Они спокойно едят, звеня приборами о тарелки, а я протяжно вздыхаю, поникая. У них явно отсутствует актерский талант, лгать они абсолютно не умеют.
– Мама рассказывала мне истории про вашу бабушку Рамону Монфор и ее «умение предсказывать погоду». Чушь ведь, правда? Но, видимо, люди в Астерии реально во все это верят! И верят серьезно, потому что целый день на меня смотрели так, будто я как минимум вестник апокалипсиса.
– Вестник апокалипсиса, – усмехается тетя Мэри и отпивает красного вина, – тебе не кажется, что ты преувеличиваешь? С чего бы им так о тебе думать.
– Это я и хочу узнать. Почему люди в Астерии так относятся к нашей семье?
– Как относятся? – интересуется тетя Норин, чем ужасно выводит меня из себя. Черт возьми! Мне приходится сжать пальцы, чтобы не треснуть кулаками хорошенько по столу.
– Вы понимаете, о чем я.
– Люди много говорят, Ари. Но кто сказал, что им стоит верить?
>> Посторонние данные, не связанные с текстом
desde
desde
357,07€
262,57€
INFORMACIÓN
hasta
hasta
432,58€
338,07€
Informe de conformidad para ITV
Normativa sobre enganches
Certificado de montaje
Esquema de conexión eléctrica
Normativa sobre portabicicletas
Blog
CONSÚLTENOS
Это давнее дело, и к нам оно никакого отношения не имеет.
– Что за дело?
– Ну ты и сама догадываешься, – отвечает тетя Мэри. – Рамону считали… считали ведьмой.
– Ведьмой, – пробуя слово на вкус, повторяю я и чувствую, как ужас подпрыгивает к горлу.
– Но это, конечно же, слухи, – замечает она.
– Хороши слухи, раз ходят по Астерии уже десятки лет.
– Ну а о чем еще разглагольствовать помешанным фанатикам? – Мэри сводит брови, и тетя Норин легонько толкает ее в бок. И Мэри-Линетт поспешно добавляет: – Я это к тому, что люди в Астерии верующие, а именно такие чаще других обсуждают нечисть и прочую несуразицу, связанную с дьяволом и чертовщиной.
– Но вы в эти россказни не верите, правильно?
– Россказни, – подхватывает тетя Норин, кивая, – ты подобрала верное слово, Ариадна.
– Выходит, жители Астерии считали Рамону провидицей?
– Они считали ее ненормальной, издевались и подшучивали за спиной, пока однажды не сбылось то, что она предвидела, – Мэри показывает в воздухе кавычки. – Кажется, она сказала, что скоро умрет дочь пастыря.
– Да-да, – кивает Норин.
– Ну так она и умерла. Утонула.
– Выходит, Рамона все-таки не обманывала? – не успокаиваюсь я. – Она видела будущее?
– Я тебя умоляю, Ари! Это простое совпадение, а люди повелись. Бабушка наша была своеобразной женщиной.
– Сумасшедшей, – поправляет Мэри и кривит губы в усмешке. – Серьезно, она выдумывала такой бред, что поверить ей могли только дураки. Но люди верили.
– Потому что люди такие и есть – глупые, – добавляет Норин и поправляет салфетку. В ее глазах проносится грусть. – Не стоит обращать внимания. Люди никогда и ни на секунду не замолкают. Говорят вечно, не думая, что и зачем.
– Сейчас им хочется обсудить новенькую, которая вдобавок из семьи Монфор! Вот же повезло! – возмущается Мэри-Линетт. – Ну и пусть говорят. Наплюй!
– Не понимаю, – недоуменно хлопаю я ресницами, – прошло столько времени. С чего они на нас взъелись? Рамона Монфор жила здесь пятьдесят лет назад!
Тетя Норин отворачивается, а Мэри-Линетт, наоборот, наклоняется ко мне:
– Да просто этот городок настолько скучный, что за полвека здесь ничего больше не случилось. – Она накрывает мои пальцы ладонью и улыбается: – Не переживай!
– Я не переживаю.
– В каждой семье свои секреты.
Выходит, Рамона Монфор-л’Амори была ненормальной? И удачливой к тому же, раз ее предсказание сбылось. Но, возможно ли, чтобы ее болезнь передавалась по наследству? Может, теперь и я слетаю с катушек? Проклятье, не знаю, что и думать!
Тетушки смотрят на меня так спокойно, что это даже раздражает, но я чувствую, нет, знаю: они что-то скрывают. Вот только зачем?